It starts off talking about a study conducted a few years ago, where subjects were essentially asked to associate Asian American (i.e. TV personality Connie Chung, tennis star Michael Chang) and British names (i.e. Hugh Grant, Elizabeth Hurley) with American or foreign symbols:
A few years ago, psychologists Mahzarin Banaji and Thierry Devos showed the names of a number of celebrities to a group of volunteers and asked them to classify the well-known personalities as American or non-American. The list included television personality Connie Chung and tennis star Michael Chang, both Asian Americans, as well as British actors Hugh Grant and Elizabeth Hurley. The volunteers had no trouble identifying Chung and Chang as American and Grant and Hurley as foreigners.I don't think those results surprised anyone. Asian Americans still constantly have to deal with the erroneous, xenophobic perception that we're inherently "foreign" and couldn't possibly be American. Yes, you idiot. I was born here, this is where I'm really from, and I speak English. Surprise.
The psychologists then asked the group which names they associated with iconic American symbols such as the U.S. flag, the Capitol building and Mount Rushmore, and which ones they associated with generically foreign symbols such as the United Nations building in Geneva, a Ukrainian 100-hryven bill and a map of Luxembourg.
The psychologists found that the participants, who were asked to answer quickly, were dramatically quicker to associate the American symbols with the British actors, and the foreign symbols with the Asian Americans. The results suggest that on a subconscious level people were using ethnicity as a proxy for American identity and equating whites -- even white foreigners -- with things American.
But it doesn't end there. We as Asian Americans might be the "perpetual foreigners," but the bias apparently extends to other (non-white) ethnic groups, including African Americans:
The psychologists initially assumed that this bias began and ended with Asian Americans and would not apply to other ethnic groups. But in another experiment involving famous black athletes around the time of the 2000 Sydney Olympics, they found that the same pattern applied to African Americans. Although white volunteers agreed explicitly that hurdlers Allen Johnson and Angelo Taylor, who won two golds at Sydney, "contributed to the glory of America" and "represent what America is all about," they were slower to associate photos of black athletes than white athletes with American symbols. Black participants, on the other hand, were as quick to associate black athletes as white athletes with being American.It makes sense then that the "white equals American" bias could play a powerful role in the presidential election. During the primary season, researchers found that on a subconscious level, people more easily associated Senator Hillary Rodham Clinton with being American than Senator Barack Obama. Even more remarkably, they found that subjects were quicker to associate former British prime minister Tony Blair with being American than Obama. The same goes, of course, when Obama is compared to John McCain:
On a conscious level, the participants had no trouble identifying Obama and Clinton as American, and Blair as a foreigner. But Devos and Ma found that the subconscious associations mattered: People who were slower to see Obama as American on a subconscious level were less likely to be willing to vote for the senator from Illinois than people who more easily associated him with American symbols. This was true of both Republicans and Democrats.It's important to emphasize that the bias uncovered by the studies was subtle, and only one of many factors that go into people's voting choices. Lots of folks will indeed pick their candidate based on policy positions, partisan identification and personal circumstances. But you can't deny that this subconscious bias exists. We all have a subconscious bias of some sort.

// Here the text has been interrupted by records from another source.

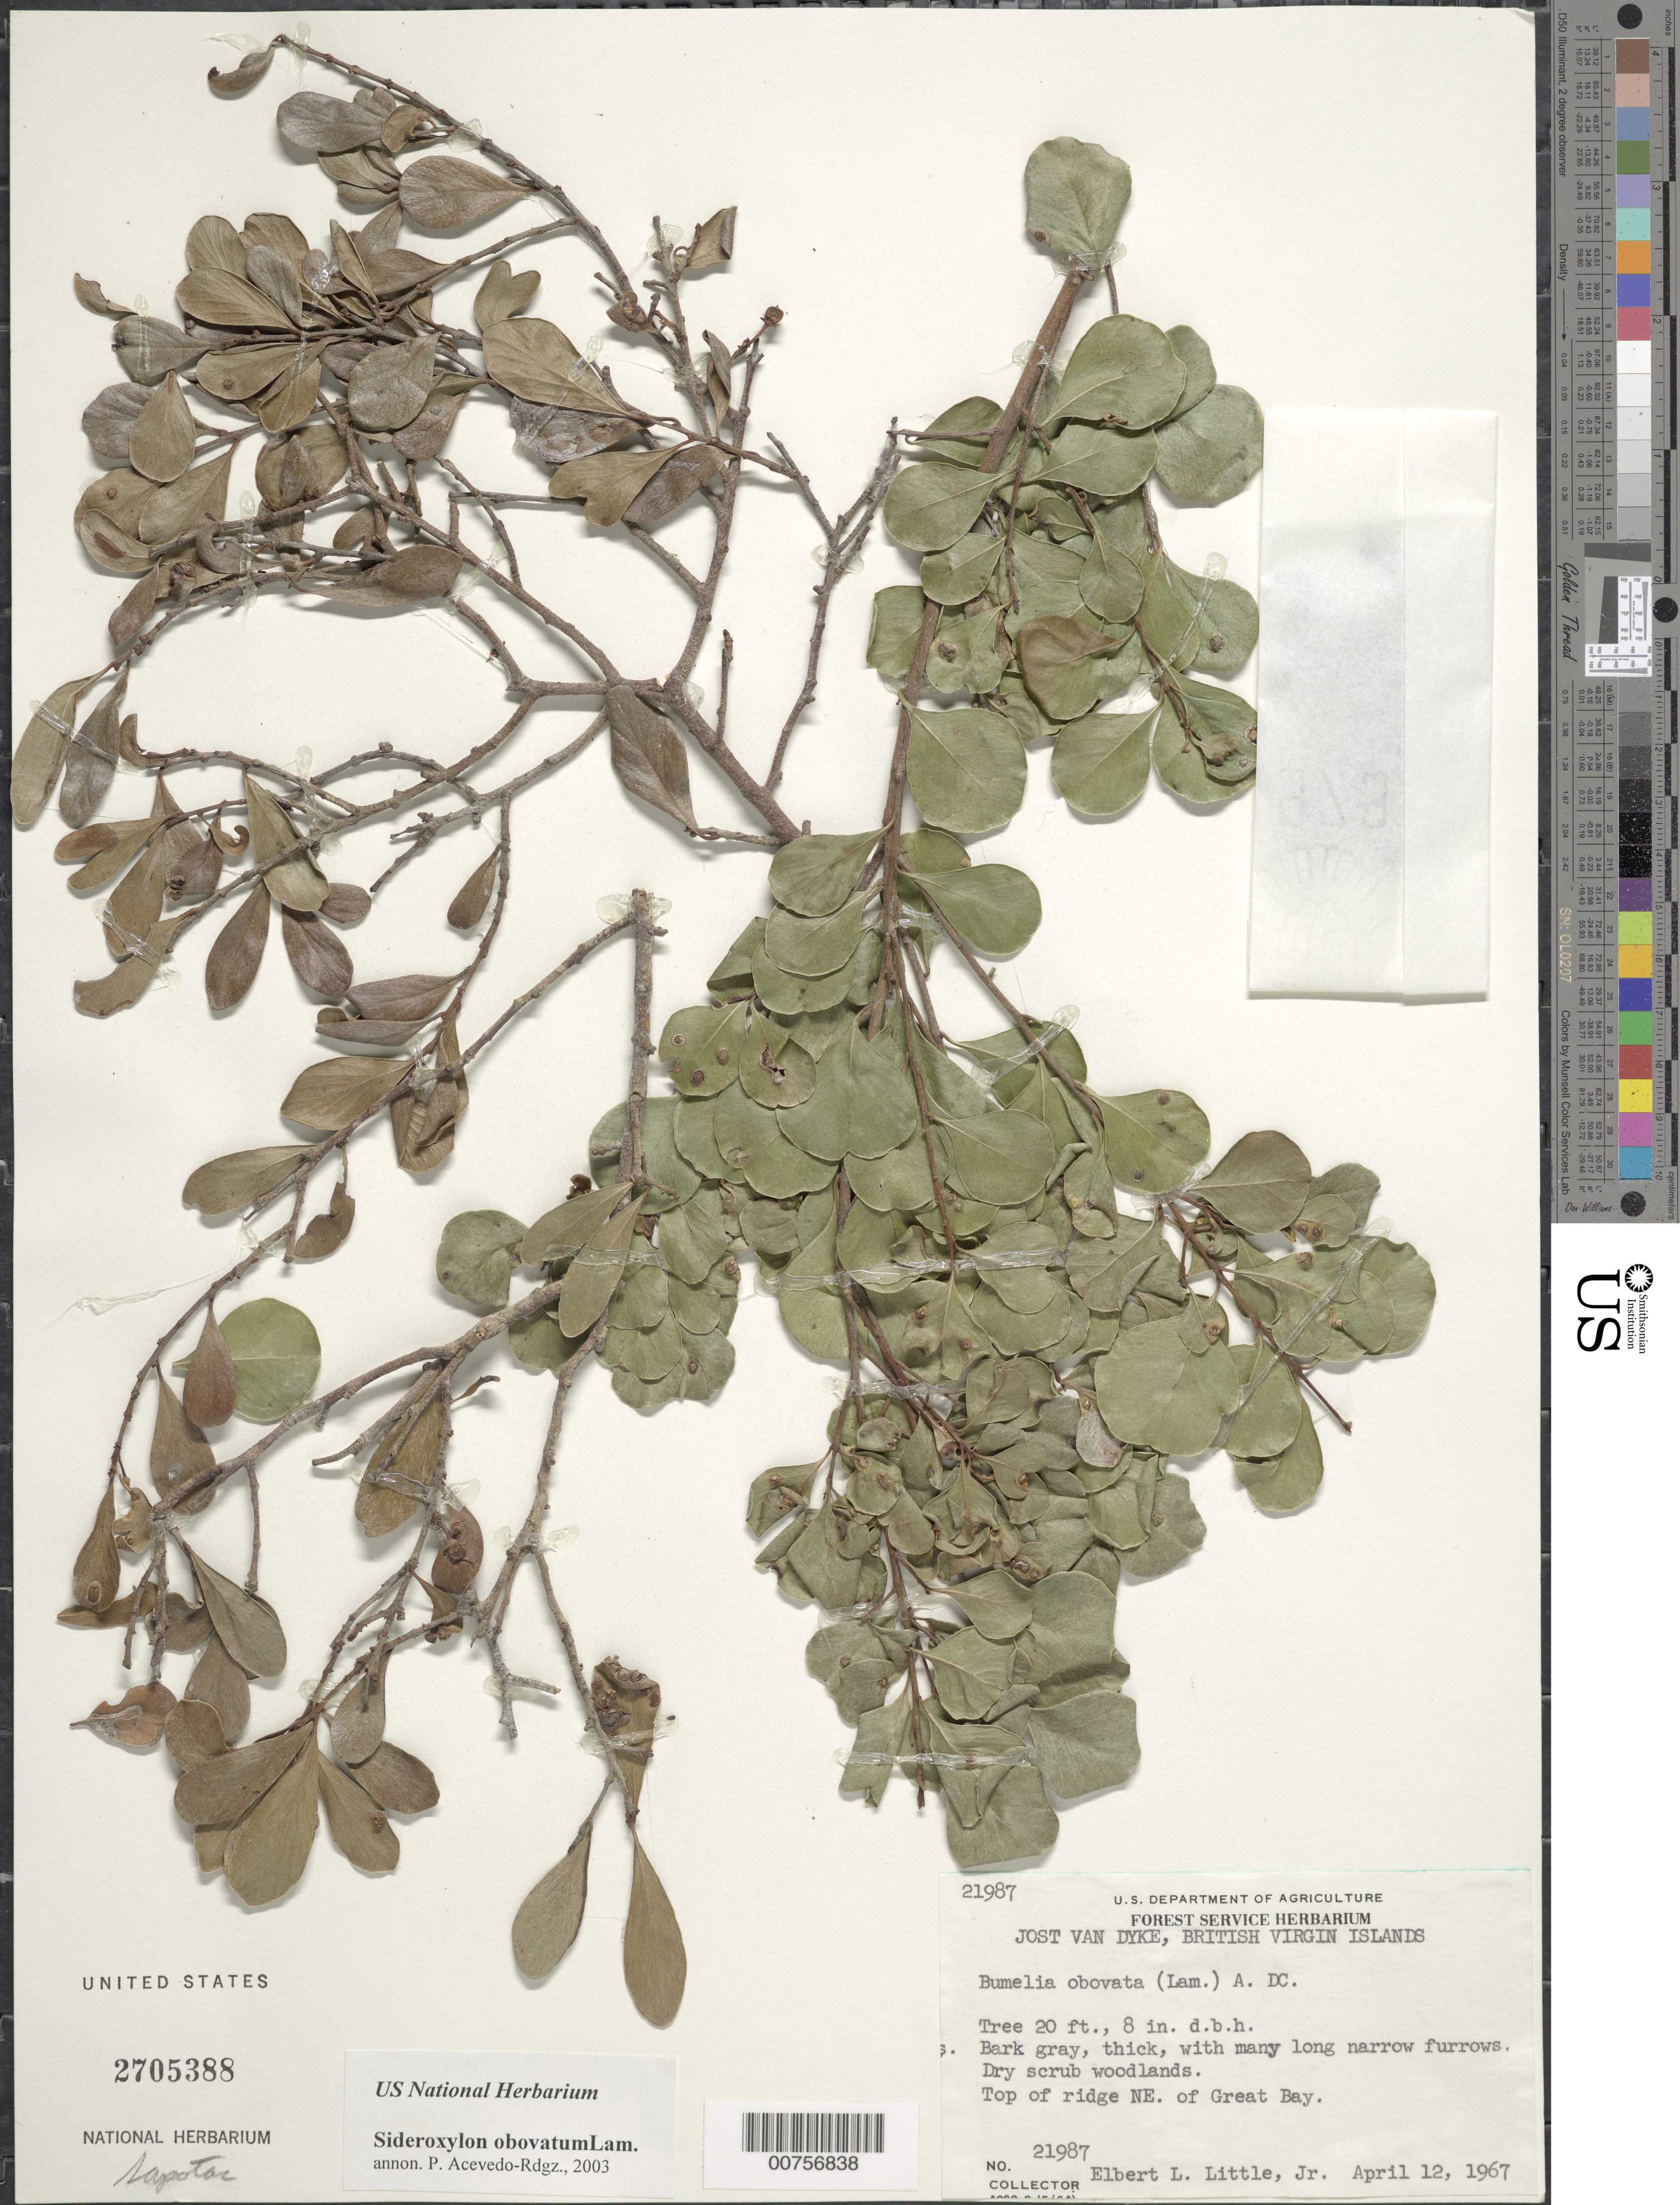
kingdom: Plantae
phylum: Tracheophyta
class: Magnoliopsida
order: Ericales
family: Sapotaceae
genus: Sideroxylon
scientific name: Sideroxylon obovatum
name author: Lam.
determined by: Acevedo-Rodríguez, P., (BOT), Smithsonian Institution - National Museum of Natural History (UNITED STATES)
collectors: E. L. Little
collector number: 21987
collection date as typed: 12 Apr 1967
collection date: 1967-04-12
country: British Virgin Islands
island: Jost Van Dyke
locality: Top of ridge NE of Great Bay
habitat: Dry scrublands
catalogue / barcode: US 2705388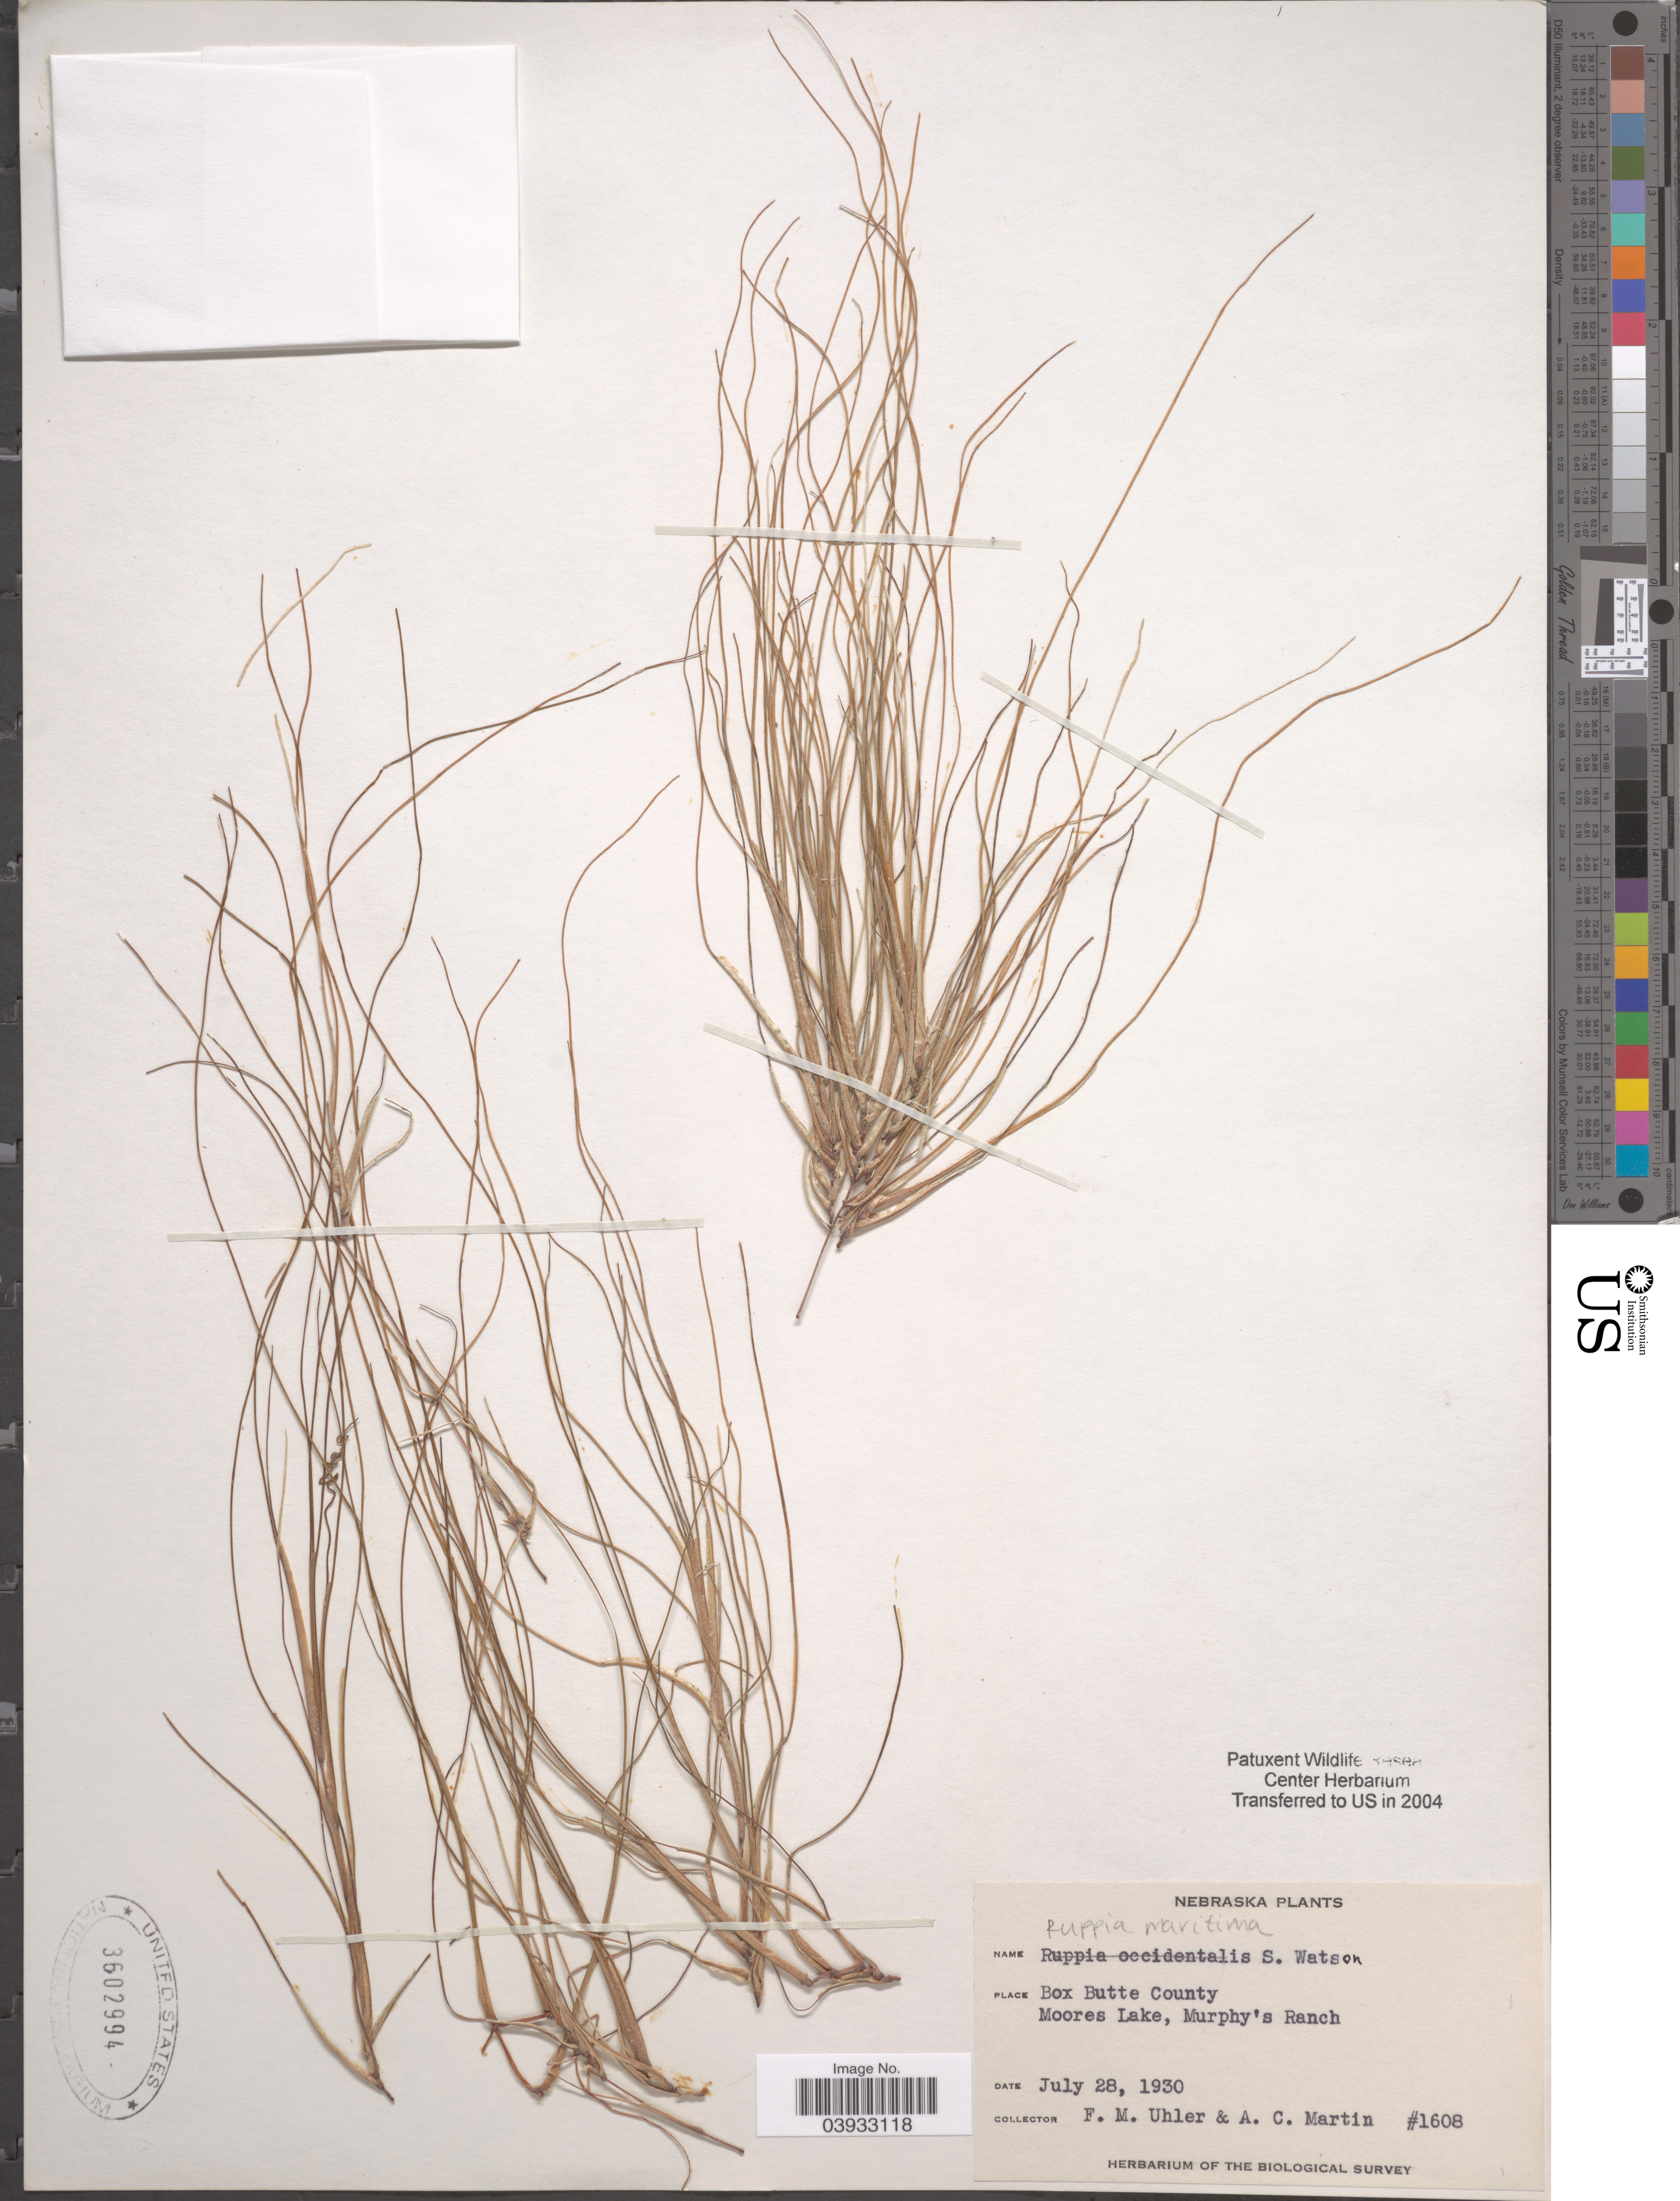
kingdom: Plantae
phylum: Tracheophyta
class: Liliopsida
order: Alismatales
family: Ruppiaceae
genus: Ruppia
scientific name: Ruppia maritima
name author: L.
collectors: F. M. Uhler & A. C. Martin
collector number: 1608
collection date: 1930-07-28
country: United States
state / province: Nebraska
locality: Box Butte County. Moores Lake, Murphy's Ranch.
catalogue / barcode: US 3602994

In a final set of experiments completed just last week, Thierry said the researchers had found an identical pattern when they compared people's subconscious associations with Obama and his Republican presidential opponent, Sen. John McCain. On a conscious level, volunteers said that both Obama and McCain were American, but on a subconscious level, volunteers were quicker to associate McCain with being American than Obama -- and the strength of these subconscious associations predicted people's voting intentions.
Hell, for some people, it's not even subconscious bias. It's full-on, out-in-the-open bias. And ignorance. When you have people at a McCain rally saying things like, "I don't trust Obama... he's an Arab," you can't deny that bias and ignorance are informing some decisions at the polls. No lady, he's not "an Arab," and even if he was, there ain't a damn thing wrong with that.